I started writing about grief to cope with what was going on in my life and in an attempt to make sense of my emotions. Although I still do, writing about grief is a lot bigger than it was before. Writing about grief is my contribution to society; my contribution to “normalising” grief. I write about grief because I am starting to understand that grief has a myriad of faces and doesn’t just mean “pain” and “misery”. There is so much more to grief that many of us do not dare explore because of the fear of reliving unspeakable pain. Writing about my personal journey with grief not only helps me document it for myself and my children, but it is also an opportunity for me to help other people explore their own experiences and feelings which in turn, I hope, helps them navigate their grief journeys from a place of calm and acceptance rather than a place of fear, solitude and judgement.

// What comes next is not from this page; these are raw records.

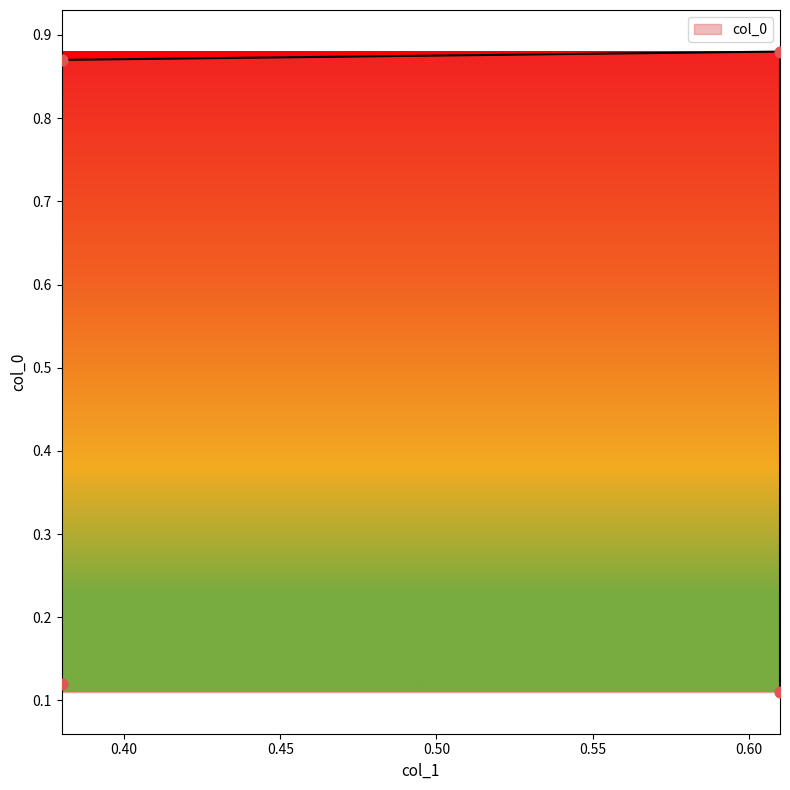

What is the change in value from 0.61 to 0.61?

-0.8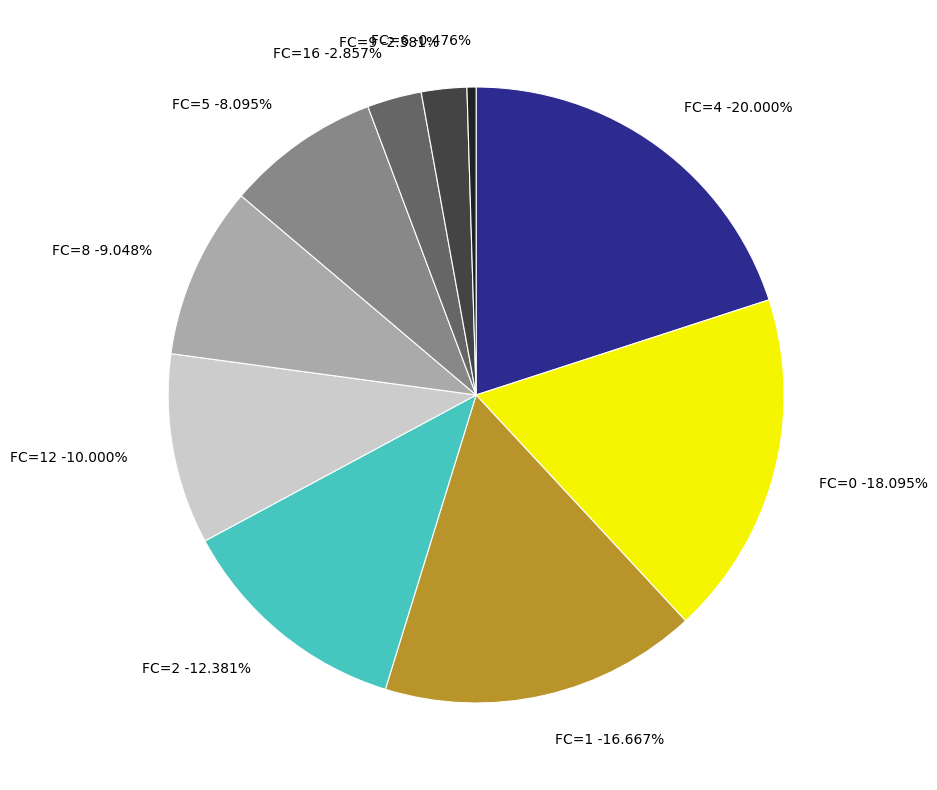

Does 3 represent more than half of the total?

No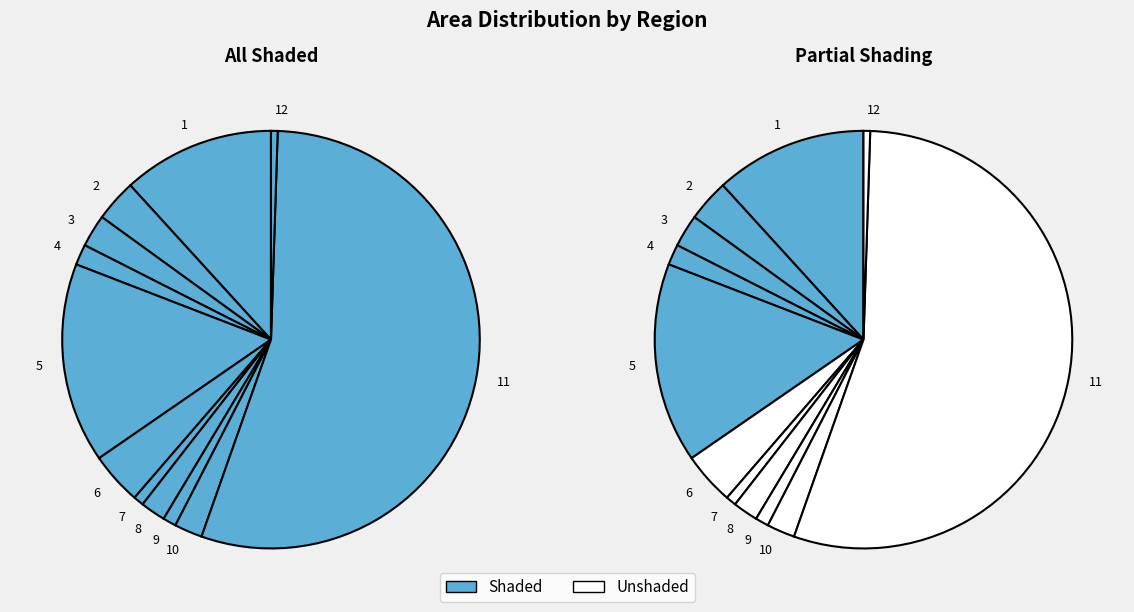

To the nearest percent, what is the difference between the 6 and 5 slice percentages?

11%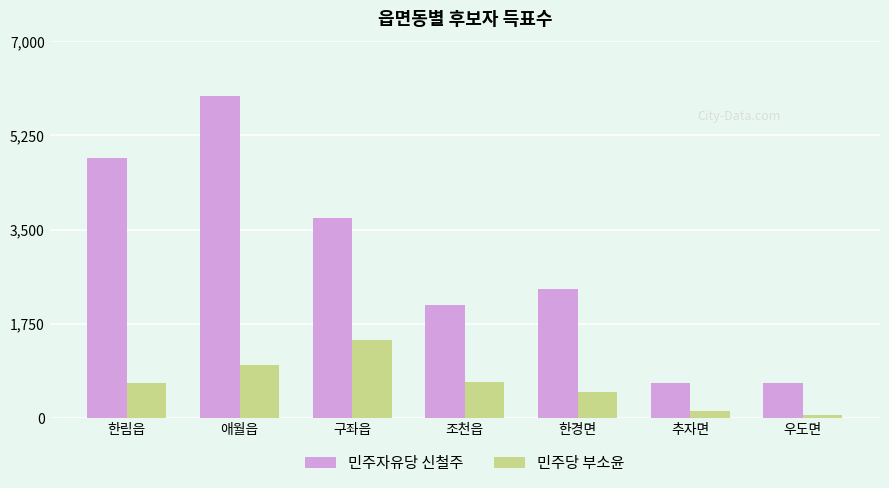

What is the minimum value for 민주자유당 신철주?

639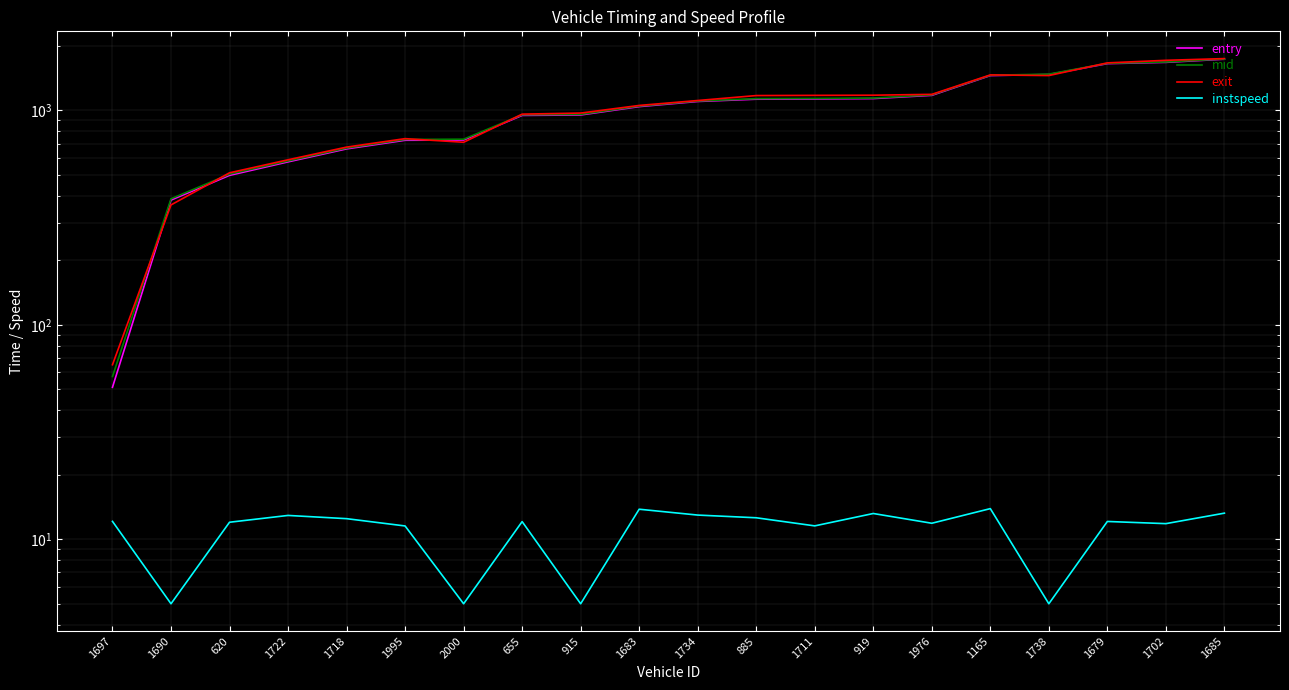

How many series are shown in this chart?

4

The “grief” I write about is not limited to the Oxford dictionary’s broad definition (i.e. “intense sorrow, especially caused by someone’s death”). The “grief” I write about goes beyond that and explores both positive and negative emotions attached to the loss of a loved one without any limiting timeframe. It is about what I find to be at the core of grief, which is love. Love is a recurring theme in my writing because I truly believe that true grief is simply an extension of true love. Writing about this deeper meaning of grief and about my journey with it is my way of keeping the legacy of my parents’ love alive with the hope of inspiring others in the process.